Segundo, como discurso principal, encontramos o discurso interativo e o relato interativo e nas variantes discursivas, temos a presença de dois tipos de discurso encaixados aos discursos principais, são eles: o discurso interativo secundário e o relato interativo secundário que aparecem no quadro de gêneros da modalidade escrita. Junto ao relato interativo secundário temos o discurso direto encaixado que serve para construir o movimento interacional da tragédia, ou seja, relacionando aos parâmetros (personagens e acontecimentos) do mundo posto em cena no discurso principal. O uso dos tipos de discursos encaixados ao segmento principal foi uma das escolhas realizadas pelo próprio adaptador. Terceiro, é um gênero cuja organização sequencial é tipicamente dialogal, com a presença de sequências narrativas, argumentativas e explicativas.
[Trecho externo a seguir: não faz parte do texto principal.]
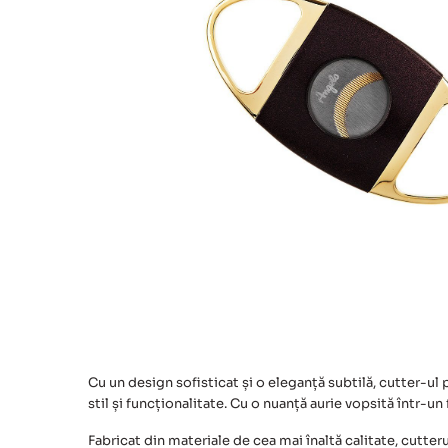
Cu un design sofisticat și o eleganță subtilă, cutter-ul
stil și funcționalitate. Cu o nuanță aurie vopsită într-un
Fabricat din materiale de cea mai înaltă calitate,
cutteru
Em relação aos mecanismos de textualização, o gênero tragédia apresenta, em primeiro lugar, a presença de organizadores textuais com valor temporal, espacial e lógico, distribuídos ao longo do texto, em diferentes funções semânticas. Além desses mecanismos explícitos, o gênero apresenta também conexões implícitas, compreendidas e interpretadas pela forma como o adaptador faz a sua produção, nesse caso, as proposições aparecem em ligação na fala das personagens. O uso dos mecanismos de conexão na tragédia, não segue uma norma específica de uso, mas segue os objetivos e intenções do adaptador em alcançar seu público. Em segundo lugar, em relação aos mecanismos de coesão nominal, o gênero tragédia apresenta, sobretudo, a predominância de anáforas pronominais por substituição e repetição, embora também apareçam anáforas nominais. Essa repetição de nomes não é aleatória, se dá pela relação do gênero tragédia com o contexto de produção, e conforme exposto, essa retomada não ocorre sobre qualquer termo, mas sobre termos que ajudam na construção da progressão dialogal existente no texto. Em terceiro lugar, o gênero tragédia apresenta, em relação à coesão verbal os tempos verbais com maior ocorrência característicos do discurso interativo secundário: presente do indicativo, pretérito perfeito, futuro perifrástico

e futuro do presente, e do discurso relato interativo secundário: pretérito perfeito e futuro do pretérito. Em relação aos mecanismos enunciativos, notamos que o gênero tragédia apresenta diferentes vozes e modalizadores que, além de respaldar, apoiar e justificar o andamento dramático assumido pelo adaptador nas falas dos personagens, muitas vezes denuncia questões políticas e sociais do nosso tempo. Sobre a inserção dessas vozes, elas são inseridas sob a forma de discurso direto e indireto livre. O emprego dessas formas depende das intenções, objetivos e estilos do adaptador. Da mesma forma, o uso das modalizações varia de acordo com os objetivos do adaptador, das representações que tem da situação de produção, dos seus destinatários e da imagem que quer passar de si mesmo e a relação que estabelece entre ele e o leitor. Nesse gênero, que tem como um dos pontos apresentar o diálogo efetivo entre as personagens e garantir o andamento dramático de uma tragédia, o emprego das modalizações (lógica, apreciativa, deôntica e subjetiva) é de extrema importância.